____ Material shown

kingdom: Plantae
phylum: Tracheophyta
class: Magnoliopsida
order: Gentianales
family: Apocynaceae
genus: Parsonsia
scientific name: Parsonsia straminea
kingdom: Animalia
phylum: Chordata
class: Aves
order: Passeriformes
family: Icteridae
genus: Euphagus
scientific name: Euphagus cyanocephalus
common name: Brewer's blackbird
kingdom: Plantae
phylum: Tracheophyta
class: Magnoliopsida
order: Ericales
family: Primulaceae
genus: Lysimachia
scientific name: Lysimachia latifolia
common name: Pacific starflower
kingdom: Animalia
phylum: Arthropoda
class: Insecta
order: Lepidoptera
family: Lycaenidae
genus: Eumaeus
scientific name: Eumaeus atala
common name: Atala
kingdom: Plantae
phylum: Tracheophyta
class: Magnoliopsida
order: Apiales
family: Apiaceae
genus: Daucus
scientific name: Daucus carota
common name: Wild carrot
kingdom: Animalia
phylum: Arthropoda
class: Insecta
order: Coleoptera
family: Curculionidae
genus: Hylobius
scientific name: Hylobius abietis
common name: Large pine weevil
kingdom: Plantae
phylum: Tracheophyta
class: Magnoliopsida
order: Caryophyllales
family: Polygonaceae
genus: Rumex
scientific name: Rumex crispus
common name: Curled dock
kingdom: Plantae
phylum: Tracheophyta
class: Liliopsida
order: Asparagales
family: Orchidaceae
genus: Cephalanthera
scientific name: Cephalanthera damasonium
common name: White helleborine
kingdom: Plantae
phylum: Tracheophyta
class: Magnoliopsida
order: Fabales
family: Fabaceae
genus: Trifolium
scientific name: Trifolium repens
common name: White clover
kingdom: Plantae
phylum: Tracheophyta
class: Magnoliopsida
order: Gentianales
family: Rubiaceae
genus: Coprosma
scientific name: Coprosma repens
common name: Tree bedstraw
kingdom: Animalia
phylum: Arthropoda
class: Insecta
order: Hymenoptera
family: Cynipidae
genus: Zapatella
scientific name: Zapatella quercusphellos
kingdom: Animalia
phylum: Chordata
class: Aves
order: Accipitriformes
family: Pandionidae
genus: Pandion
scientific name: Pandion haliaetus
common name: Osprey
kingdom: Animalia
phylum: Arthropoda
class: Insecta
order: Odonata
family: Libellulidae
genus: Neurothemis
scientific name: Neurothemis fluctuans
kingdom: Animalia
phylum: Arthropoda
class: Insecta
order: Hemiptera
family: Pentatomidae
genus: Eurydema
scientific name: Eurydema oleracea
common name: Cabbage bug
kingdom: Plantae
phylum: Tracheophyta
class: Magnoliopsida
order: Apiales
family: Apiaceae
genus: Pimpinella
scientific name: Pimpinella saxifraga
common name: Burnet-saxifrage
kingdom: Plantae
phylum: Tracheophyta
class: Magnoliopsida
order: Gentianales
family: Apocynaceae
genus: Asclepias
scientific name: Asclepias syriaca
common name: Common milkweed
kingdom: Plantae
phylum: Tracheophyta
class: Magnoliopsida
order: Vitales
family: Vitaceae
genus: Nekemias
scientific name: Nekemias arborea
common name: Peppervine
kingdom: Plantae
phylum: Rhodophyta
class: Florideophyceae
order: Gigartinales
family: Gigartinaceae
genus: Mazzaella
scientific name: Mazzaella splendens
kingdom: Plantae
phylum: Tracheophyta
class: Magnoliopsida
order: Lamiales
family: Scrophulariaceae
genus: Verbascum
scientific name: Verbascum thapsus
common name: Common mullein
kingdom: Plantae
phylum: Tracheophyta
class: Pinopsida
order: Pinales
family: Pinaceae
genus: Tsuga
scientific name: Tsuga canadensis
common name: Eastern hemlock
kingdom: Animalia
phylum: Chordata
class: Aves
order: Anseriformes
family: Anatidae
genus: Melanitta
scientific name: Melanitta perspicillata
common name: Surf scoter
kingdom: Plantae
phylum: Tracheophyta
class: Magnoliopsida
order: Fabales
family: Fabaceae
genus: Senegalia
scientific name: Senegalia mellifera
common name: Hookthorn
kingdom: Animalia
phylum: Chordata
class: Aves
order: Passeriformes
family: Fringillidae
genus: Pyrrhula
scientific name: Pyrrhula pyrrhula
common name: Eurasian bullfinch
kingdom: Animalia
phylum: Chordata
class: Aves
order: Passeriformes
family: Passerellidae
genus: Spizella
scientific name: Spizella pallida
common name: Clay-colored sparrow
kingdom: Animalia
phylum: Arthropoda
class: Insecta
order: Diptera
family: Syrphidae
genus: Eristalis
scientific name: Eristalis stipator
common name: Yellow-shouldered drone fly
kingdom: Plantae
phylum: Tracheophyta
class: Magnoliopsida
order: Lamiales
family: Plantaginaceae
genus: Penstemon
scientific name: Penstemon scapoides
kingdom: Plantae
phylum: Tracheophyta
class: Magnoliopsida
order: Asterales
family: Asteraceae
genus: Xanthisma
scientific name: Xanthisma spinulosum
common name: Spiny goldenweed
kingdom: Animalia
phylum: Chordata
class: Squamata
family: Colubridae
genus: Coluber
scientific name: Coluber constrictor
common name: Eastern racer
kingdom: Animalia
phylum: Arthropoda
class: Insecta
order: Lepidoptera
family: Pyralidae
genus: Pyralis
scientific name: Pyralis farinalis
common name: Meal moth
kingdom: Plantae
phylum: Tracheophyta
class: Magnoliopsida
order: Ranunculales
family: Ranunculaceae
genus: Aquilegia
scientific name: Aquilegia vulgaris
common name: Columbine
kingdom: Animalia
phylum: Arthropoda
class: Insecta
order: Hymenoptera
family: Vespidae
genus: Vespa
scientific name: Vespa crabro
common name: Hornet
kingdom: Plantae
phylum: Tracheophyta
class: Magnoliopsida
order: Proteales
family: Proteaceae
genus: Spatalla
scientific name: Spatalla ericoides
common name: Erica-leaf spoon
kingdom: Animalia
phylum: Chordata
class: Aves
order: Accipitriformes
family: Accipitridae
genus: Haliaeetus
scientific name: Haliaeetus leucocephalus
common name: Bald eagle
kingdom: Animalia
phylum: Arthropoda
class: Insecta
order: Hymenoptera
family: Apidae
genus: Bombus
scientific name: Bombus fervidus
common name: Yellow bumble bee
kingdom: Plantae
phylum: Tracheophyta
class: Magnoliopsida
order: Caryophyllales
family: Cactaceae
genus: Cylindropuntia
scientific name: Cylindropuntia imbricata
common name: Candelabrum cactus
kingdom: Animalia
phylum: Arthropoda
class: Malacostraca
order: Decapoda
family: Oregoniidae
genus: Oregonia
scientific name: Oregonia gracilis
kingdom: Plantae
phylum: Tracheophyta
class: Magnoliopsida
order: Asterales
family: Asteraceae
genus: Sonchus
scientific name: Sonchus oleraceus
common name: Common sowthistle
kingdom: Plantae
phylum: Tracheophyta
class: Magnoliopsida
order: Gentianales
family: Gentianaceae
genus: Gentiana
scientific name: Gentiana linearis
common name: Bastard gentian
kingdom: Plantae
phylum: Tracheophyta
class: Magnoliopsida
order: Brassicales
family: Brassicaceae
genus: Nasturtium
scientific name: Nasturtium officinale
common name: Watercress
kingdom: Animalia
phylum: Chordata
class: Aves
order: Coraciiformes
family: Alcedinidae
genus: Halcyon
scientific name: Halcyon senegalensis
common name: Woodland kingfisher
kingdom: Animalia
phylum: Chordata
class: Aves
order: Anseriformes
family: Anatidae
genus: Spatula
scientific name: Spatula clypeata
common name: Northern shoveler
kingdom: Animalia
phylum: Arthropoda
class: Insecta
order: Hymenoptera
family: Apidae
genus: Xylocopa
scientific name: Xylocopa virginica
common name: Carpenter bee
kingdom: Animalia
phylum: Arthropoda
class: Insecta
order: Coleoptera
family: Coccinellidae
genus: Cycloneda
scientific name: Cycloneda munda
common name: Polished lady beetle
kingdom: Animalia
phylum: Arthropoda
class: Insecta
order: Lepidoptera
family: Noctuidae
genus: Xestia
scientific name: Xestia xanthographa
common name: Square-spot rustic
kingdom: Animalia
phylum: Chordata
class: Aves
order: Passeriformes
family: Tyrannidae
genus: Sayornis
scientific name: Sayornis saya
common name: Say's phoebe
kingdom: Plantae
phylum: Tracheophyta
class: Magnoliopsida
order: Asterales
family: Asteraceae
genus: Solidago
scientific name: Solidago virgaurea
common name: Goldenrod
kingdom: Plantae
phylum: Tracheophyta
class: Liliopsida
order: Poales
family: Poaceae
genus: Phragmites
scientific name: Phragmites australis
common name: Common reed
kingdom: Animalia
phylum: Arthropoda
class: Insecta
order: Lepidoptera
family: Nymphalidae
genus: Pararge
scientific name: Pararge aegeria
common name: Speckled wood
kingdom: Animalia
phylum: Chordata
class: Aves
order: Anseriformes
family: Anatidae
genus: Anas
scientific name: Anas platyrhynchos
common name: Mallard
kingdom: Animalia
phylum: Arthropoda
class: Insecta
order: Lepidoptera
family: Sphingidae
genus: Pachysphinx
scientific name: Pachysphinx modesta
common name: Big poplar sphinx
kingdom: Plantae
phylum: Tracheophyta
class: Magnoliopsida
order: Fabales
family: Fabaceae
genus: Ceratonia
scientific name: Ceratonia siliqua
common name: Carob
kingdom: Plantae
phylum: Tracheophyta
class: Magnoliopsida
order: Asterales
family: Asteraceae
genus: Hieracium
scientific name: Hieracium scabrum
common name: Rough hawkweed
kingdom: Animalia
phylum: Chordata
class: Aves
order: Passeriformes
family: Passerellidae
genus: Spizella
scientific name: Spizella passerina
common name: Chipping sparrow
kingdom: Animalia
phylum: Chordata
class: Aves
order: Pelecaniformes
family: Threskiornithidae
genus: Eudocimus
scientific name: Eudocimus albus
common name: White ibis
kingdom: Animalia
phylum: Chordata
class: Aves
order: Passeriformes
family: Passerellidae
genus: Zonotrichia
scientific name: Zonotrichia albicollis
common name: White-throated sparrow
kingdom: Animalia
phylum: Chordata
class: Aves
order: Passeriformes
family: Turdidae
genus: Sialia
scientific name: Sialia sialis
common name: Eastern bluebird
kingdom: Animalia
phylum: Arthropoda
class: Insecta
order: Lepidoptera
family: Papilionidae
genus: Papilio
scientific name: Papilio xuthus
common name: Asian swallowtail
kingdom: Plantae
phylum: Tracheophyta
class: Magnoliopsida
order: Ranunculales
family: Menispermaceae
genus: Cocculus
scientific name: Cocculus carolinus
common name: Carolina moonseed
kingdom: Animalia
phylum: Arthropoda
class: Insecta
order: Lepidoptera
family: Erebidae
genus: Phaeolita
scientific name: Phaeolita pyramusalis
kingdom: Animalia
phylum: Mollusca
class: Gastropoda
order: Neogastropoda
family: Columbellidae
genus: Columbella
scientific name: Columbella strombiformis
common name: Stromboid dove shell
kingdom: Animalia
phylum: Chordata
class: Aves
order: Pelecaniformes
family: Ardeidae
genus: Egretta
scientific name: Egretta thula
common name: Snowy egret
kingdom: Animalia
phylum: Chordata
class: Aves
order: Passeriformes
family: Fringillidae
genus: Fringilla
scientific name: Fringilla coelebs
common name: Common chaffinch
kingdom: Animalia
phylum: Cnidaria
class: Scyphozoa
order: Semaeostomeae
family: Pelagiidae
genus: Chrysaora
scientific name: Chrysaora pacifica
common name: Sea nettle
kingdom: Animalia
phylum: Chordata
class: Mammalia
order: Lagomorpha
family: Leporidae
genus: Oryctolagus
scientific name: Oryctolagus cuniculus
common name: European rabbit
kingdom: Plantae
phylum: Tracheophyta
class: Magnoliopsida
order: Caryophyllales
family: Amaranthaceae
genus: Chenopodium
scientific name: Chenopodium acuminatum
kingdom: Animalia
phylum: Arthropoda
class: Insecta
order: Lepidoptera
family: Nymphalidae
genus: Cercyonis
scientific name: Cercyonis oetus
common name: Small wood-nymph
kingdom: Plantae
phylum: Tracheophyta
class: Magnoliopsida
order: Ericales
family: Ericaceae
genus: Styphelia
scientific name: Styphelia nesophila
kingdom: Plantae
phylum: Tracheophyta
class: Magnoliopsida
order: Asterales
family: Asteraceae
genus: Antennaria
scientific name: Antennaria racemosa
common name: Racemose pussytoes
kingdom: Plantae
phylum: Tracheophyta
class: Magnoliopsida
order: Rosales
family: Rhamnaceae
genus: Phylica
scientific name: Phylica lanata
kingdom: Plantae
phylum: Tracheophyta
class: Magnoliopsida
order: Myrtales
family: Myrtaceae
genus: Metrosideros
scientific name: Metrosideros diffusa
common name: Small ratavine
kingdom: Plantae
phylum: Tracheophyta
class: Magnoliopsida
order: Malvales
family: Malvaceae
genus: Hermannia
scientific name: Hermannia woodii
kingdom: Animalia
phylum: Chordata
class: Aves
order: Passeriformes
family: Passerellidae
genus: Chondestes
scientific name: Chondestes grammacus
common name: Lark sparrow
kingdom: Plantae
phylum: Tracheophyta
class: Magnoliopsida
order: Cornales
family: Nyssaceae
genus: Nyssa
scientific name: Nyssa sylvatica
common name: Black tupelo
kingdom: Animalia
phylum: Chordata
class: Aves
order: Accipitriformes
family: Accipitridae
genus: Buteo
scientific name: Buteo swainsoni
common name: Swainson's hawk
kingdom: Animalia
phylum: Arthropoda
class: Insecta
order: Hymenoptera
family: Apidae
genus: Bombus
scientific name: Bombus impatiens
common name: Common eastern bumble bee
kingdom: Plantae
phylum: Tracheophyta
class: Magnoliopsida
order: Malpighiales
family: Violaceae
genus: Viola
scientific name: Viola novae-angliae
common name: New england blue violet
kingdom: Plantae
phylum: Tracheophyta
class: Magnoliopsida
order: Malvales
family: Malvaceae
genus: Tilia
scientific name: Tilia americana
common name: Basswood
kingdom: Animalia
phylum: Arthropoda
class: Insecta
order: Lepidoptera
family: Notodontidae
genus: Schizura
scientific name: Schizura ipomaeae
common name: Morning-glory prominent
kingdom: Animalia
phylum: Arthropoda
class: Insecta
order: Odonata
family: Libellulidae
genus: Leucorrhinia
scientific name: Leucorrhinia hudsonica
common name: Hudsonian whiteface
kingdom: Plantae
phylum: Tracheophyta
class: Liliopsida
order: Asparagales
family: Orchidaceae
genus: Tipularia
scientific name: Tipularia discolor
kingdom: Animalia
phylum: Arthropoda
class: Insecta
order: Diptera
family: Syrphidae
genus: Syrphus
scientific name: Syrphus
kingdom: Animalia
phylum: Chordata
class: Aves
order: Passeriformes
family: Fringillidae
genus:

________

Arrange the lines from the first one through the line containing "genus: Euphagus" as a numbered list, omitting any blank lines.

1. kingdom: Plantae
2. phylum: Tracheophyta
3. class: Magnoliopsida
4. order: Gentianales
5. family: Apocynaceae
6. genus: Parsonsia
7. scientific name: Parsonsia straminea
8. kingdom: Animalia
9. phylum: Chordata
10. class: Aves
11. order: Passeriformes
12. family: Icteridae
13. genus: Euphagus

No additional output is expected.